Using ChatGPT to improve security
While relying solely on ChatGPT to generate code can potentially introduce security vulnerabilities in your applications, ChatGPT can also add security features and review code for security vulnerabilities when prompted.
For example, if you want to add a new security feature to your application but aren’t sure how best to implement it, you could prompt ChatGPT to generate code that meets your requirements. ChatGPT could then generate code incorporating best practices for security, such as adding authorization to boilerplate application programming interface (API) code, input validation, or rate limiting.
Furthermore, developers can use ChatGPT to review existing code for security vulnerabilities. This is especially useful for organizations with large codebases looking for ways to identify and remediate security issues quickly. For instance, you could prompt ChatGPT to generate code that identifies and mitigates Structured Query Language (SQL) injection vulnerabilities, as shown in the image below.
While developers should not rely on ChatGPT as the sole source of security expertise, it can be useful for developers looking to add security features to their applications or review existing code for security vulnerabilities.
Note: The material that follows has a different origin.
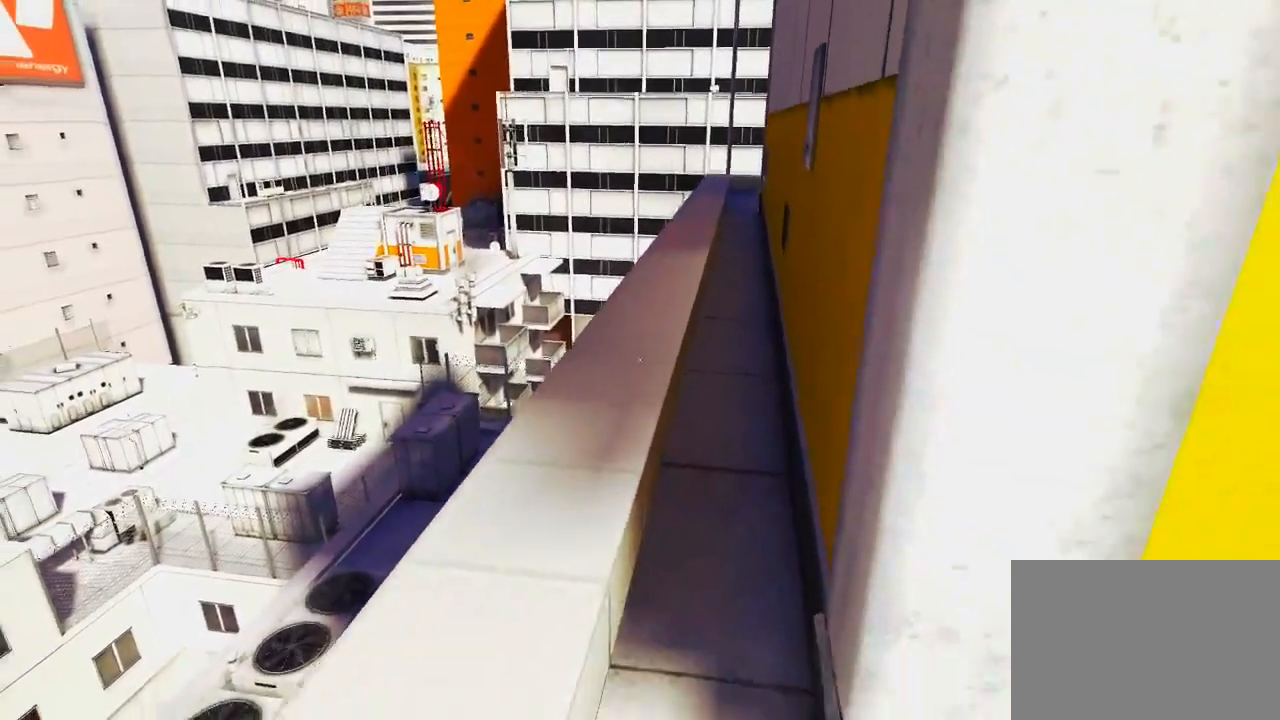
{"keys": [], "mouse": [], "events": [[100, "s", "up"]]}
When used with manual coding and rigorous security testing, ChatGPT can help you build more secure and resilient applications.
Remember that ChatGPT can't guarantee security even when you've prompted it to secure the code. Just as you should only use AI-generated code supplementally, you should use ChatGPT as a security-boosting resource in addition to—not in place of—other security measures.
ChatGPT is a powerful AI language model that creates great opportunities for efficiency. While it’s appealingly easy to use and reduces developer labor, it often only produces bare-bones code snippets with few security considerations.
Though OpenAI has taken steps to mitigate these issues, these measures aren't foolproof. Therefore, you should only use ChatGPT to supplement your development—whether to implement security best practices or generate the code itself. Always ensure you've thoroughly tested and reviewed any ChatGPT-generated code before deploying it into production applications.
The security implications of ChatGPT and the code it generates depend largely on the developers and organizations using it. But one thing is for certain: you should implement any AI-generated code with the utmost care and caution.